To cut the cost of hiring a salesperson, Loma manned the store herself since the new coronavirus disease (COVID-19) pandemic triggered a domino effect of canceled festivals, tourism slump and deferred orders from abroad.
She, too, had to let go a couple of people employed in her small factory of 15.
Loma has been running the business she inherited from her parents in 2007.
There are about 200 backyard manufacturers and retailers, each employing 10 to 50 people in the cottage industry that generates about 20 percent of the local government’s income, according to tourism and municipal administrator Mary Maileen Sulibit.
Liliw’s footwear-making traces its steps back to between 1930 and 1940, the very first store opened by Casiano Pisueña, who made use of “tistis” (coconut spathe) and rubber-tire interiors for a pair of slippers.Pisueña’s store, named “Dimasira” (from the phrase “hindi masira,” or indestructible), gave Liliw the brand of selling “cheap” (current price starts at P200) but “durable” footwear.“That’s why we are really concerned about [the footwear makers]. Our goal is to keep the industry alive through this pandemic,” Sulibit said.
Made with locally sourced materials, Liliw’s products were exported to as far as Japan, China, Vietnam, Papua New Guinea, Europe and the United States.Locally, manufacturers catered to department stores that placed orders for hundreds of pairs, until malls were shut and shopping was restricted because of the virus.
Walk-in customers used to be plenty, among them “balikbayan” (returning residents) who bought footwear as “pasalubong” (gifts) for their return abroad.Since the pandemic, at least four business owners had filed a notice of closure with the local government. Fifteen stores reopened when the lockdown was eased but were allowed to operate at 50 percent of their capacity.“There was one [store] that had P1.5 million [worth of] stocks on hand [for export, but was canceled] by the lockdown. Luckily, they found another buyer from Vietnam,” Sulibit said.She said footwear manufacturers did not keep their stocks too long since materials, like synthetic leather or abaca fibers, might break up or grow molds over time.

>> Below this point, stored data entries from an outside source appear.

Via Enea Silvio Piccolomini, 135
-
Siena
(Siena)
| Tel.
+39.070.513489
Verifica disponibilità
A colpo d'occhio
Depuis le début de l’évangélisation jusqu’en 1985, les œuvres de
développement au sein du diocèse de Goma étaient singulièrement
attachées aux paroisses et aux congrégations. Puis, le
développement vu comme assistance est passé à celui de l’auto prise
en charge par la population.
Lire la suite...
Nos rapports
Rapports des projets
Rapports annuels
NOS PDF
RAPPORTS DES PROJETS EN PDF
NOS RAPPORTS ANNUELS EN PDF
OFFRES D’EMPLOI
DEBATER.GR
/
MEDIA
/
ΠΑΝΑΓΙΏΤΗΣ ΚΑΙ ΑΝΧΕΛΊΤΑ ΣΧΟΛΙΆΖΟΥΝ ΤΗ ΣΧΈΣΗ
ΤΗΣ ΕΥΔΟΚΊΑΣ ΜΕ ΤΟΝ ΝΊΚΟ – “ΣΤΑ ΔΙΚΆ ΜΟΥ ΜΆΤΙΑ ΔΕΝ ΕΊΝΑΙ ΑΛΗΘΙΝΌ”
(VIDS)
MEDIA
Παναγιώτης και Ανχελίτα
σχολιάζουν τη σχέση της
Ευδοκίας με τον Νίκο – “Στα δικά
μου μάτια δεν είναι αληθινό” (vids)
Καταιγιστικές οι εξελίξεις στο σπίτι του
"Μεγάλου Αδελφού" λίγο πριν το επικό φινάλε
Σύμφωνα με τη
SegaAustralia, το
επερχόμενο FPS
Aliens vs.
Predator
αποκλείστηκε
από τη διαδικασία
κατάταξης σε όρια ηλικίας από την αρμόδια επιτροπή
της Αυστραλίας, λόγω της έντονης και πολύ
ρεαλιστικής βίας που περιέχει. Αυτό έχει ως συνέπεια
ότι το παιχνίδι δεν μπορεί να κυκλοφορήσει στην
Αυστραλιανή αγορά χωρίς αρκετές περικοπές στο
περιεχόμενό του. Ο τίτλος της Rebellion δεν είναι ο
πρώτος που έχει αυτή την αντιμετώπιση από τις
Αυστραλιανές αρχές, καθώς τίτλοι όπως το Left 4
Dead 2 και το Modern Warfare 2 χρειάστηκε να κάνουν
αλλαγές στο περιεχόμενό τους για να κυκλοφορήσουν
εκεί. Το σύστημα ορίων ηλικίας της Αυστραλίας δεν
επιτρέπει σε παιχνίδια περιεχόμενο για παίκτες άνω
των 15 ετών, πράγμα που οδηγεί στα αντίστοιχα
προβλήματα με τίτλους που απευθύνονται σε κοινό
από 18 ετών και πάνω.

The local government has provided relief packs to about 600 footwear makers. It has also asked the Department of Trade and Industry for short-term business loans and the Department of Tourism to include the footwear in its promotions.
Loma said manufacturers have since shifted to online selling, “but it will never be the same as before. Orders come in trickles, ‘paisa-isa lang,’ (one by one) and [are] not enough [to cover expenses].”
Sulibit said they created a Facebook page, Liliw’s Footwear, as a centralized display of the town’s products and to keep the industry’s presence in the market.
“But the problem is that footwear is like apparel. It is not considered essential during these times, unlike food. I myself would pay off the utilities first than buy a new pair of slippers,” she said.